Certificate of Deposits
Published April 12th, 2007 in Highest CD RatesIf you are looking to invest in a certificate of deposit you need to head towards a bank or financial institution offering the service. On opening a CD you are likely to get a bankbook or paper certificate. Instead of issuing any certificates banks enter the amount as a distinct category of deposit in the periodic statements of the customer. Before purchasing a CD you need to read the terms and conditions mentioned very carefully so that you are satisfied with what you are investing in.
Fixed Rates on Certificate of Deposits
CDs carry a fixed rate of interest which directly depends upon the maturity period. A longer maturity period means a higher rate of interest. Compounded interest is also offered by some banks. This means that the interest earned is added to the total CD amount. However, in order to avail the interest periodically, the bank transfers it directly to the customer’s account.

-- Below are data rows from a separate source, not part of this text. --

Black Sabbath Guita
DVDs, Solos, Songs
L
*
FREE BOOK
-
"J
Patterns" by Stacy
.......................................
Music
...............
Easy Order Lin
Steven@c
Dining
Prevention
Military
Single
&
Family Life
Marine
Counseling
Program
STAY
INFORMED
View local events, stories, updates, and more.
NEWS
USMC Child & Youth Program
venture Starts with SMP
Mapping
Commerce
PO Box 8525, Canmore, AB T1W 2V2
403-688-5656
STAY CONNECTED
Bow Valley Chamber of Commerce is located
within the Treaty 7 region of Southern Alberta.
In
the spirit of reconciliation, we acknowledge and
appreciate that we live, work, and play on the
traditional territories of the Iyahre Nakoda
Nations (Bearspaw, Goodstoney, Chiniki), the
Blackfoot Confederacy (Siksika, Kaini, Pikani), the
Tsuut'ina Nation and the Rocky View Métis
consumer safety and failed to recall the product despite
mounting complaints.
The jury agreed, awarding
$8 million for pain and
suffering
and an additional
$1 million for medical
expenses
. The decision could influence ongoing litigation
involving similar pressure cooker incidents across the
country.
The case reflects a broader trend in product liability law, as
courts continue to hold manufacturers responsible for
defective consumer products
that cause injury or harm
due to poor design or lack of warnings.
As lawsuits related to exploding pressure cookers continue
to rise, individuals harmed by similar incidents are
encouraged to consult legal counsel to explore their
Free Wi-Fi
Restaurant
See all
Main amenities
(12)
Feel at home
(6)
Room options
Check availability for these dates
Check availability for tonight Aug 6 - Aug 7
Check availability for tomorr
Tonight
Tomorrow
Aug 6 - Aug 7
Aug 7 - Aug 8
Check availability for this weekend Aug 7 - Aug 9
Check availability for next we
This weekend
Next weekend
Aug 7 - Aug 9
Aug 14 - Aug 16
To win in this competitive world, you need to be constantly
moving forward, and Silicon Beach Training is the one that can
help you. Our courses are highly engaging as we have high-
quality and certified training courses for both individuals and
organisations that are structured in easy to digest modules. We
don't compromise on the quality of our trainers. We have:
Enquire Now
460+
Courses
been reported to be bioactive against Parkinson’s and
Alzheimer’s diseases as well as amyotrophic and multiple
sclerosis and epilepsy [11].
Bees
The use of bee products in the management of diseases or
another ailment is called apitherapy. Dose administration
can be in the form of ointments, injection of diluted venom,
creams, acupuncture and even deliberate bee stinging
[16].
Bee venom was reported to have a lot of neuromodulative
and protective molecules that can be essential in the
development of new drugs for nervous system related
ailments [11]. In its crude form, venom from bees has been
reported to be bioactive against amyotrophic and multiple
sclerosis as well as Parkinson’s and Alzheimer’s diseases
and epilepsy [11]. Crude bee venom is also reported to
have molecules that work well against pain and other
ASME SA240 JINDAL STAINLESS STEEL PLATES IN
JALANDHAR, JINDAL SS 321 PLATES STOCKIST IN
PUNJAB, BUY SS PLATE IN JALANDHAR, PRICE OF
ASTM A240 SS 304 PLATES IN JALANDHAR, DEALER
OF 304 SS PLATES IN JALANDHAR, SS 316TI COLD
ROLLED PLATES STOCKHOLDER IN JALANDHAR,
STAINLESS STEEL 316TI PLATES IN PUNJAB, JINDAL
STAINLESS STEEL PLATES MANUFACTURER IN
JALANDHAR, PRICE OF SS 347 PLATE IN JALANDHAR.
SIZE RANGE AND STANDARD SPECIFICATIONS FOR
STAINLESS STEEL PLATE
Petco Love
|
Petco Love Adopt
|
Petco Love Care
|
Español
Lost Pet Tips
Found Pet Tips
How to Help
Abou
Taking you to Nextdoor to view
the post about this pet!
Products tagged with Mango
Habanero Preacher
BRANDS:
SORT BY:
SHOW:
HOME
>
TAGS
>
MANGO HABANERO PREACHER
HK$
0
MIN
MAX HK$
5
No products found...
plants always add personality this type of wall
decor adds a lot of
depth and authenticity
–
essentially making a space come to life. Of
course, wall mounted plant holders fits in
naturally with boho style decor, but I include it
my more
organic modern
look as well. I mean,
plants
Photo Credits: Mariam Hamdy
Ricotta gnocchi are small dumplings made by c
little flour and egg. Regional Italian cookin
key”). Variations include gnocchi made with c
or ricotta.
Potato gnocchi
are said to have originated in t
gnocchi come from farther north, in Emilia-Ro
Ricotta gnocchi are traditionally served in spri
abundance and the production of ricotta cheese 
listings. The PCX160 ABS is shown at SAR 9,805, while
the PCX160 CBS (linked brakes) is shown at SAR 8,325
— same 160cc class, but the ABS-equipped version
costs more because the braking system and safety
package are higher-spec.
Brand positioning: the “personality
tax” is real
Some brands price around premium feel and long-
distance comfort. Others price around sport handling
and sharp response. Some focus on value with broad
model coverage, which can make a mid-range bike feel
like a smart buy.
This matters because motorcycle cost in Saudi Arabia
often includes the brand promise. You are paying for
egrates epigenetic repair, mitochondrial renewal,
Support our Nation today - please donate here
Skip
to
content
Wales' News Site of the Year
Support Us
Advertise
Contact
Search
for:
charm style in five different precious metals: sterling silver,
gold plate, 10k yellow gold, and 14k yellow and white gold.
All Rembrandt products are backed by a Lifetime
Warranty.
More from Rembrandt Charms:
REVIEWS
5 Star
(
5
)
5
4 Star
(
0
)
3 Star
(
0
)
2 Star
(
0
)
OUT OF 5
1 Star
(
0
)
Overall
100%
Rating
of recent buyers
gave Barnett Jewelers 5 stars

The financial institution or bank sends a notice to the customer shortly before the CD matures so that the customer can decide whether he wants the amount to be repaid or he is looking for a rollover. The term ‘rollover’ refers to the practice of automatically depositing the amount of the former CD along with the interest into a new CD.
Early Withdrawal Penalties on CD Accounts
If you are looking to withdraw the amount prior to its maturity period, you might be asked to pay a penalty fee. This might mean that you won’t get any interest on your CD for the next six months in case the term is five years. The financial institutions which offer this facility usually see to it that you are provided insurance coverage through public or private insurance bodies governed by FDIC and NCUA rules.